DIRECTIONS:
Leave out the pictures and transcribe the rest of the records exactly.

(Document understanding data)

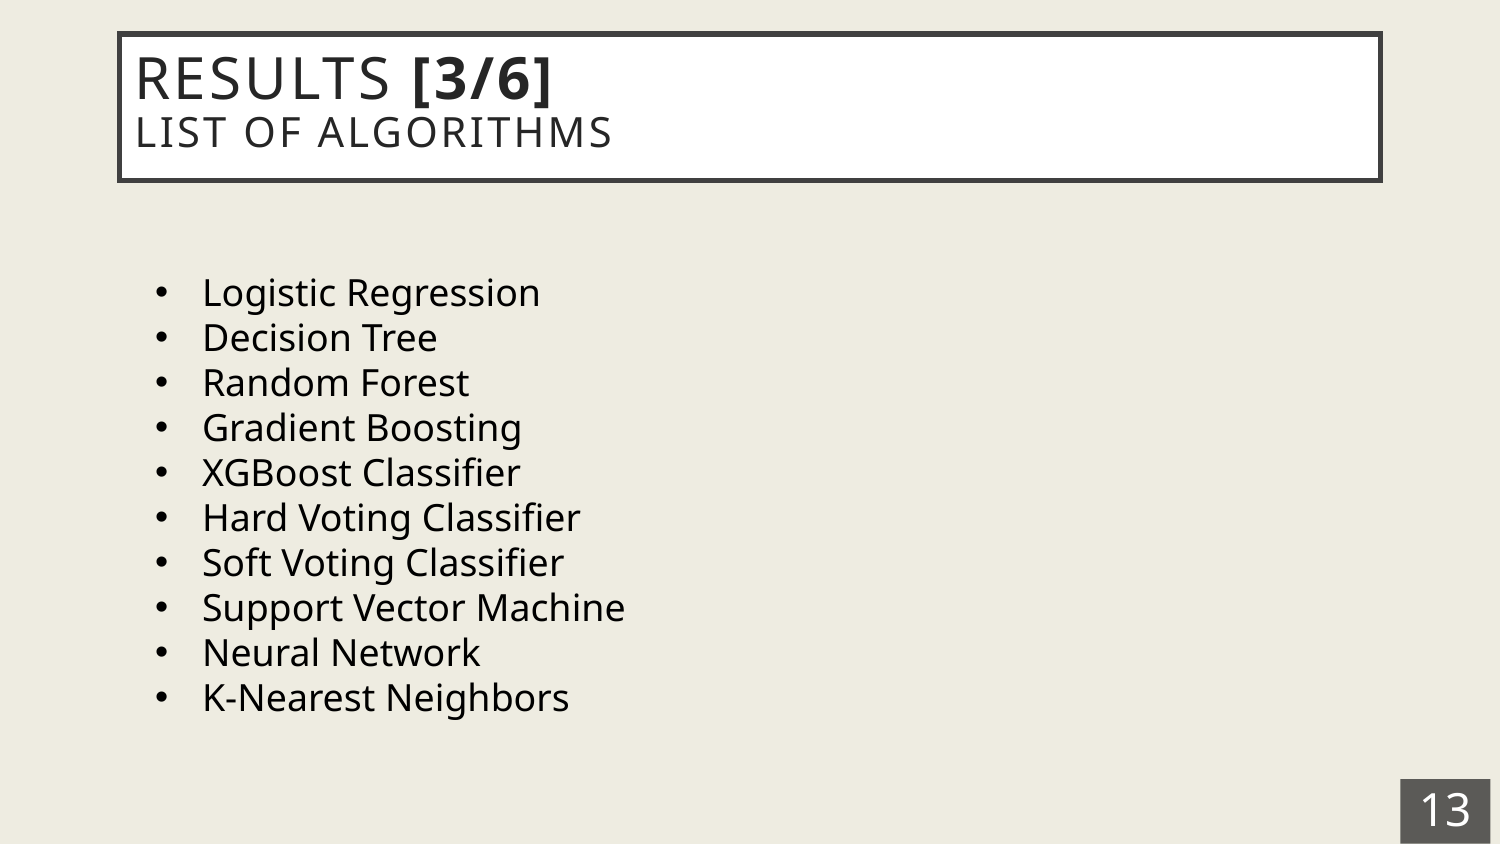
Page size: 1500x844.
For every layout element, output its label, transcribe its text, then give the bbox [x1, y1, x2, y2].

title Results [3/6] List of Algorithms [117, 31, 1383, 183]
slide_number 13 [1400, 779, 1491, 844]
text_box Logistic Regression Decision Tree Random Forest Gradient Boosting XGBoost Classifier Hard Voting Classifier Soft Voting Classifier Support Vector Machine Neural Network K-Nearest Neighbors [140, 261, 1355, 727]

WRITTEN REPLY:
Page size: 1500x844.
For every layout element, output its label, transcribe its text, then give the bbox [x1, y1, x2, y2].

title Results [3/6] List of Algorithms [117, 31, 1383, 183]
slide_number 13 [1400, 779, 1491, 844]
text_box Logistic Regression Decision Tree Random Forest Gradient Boosting XGBoost Classifier Hard Voting Classifier Soft Voting Classifier Support Vector Machine Neural Network K-Nearest Neighbors [140, 261, 1355, 727]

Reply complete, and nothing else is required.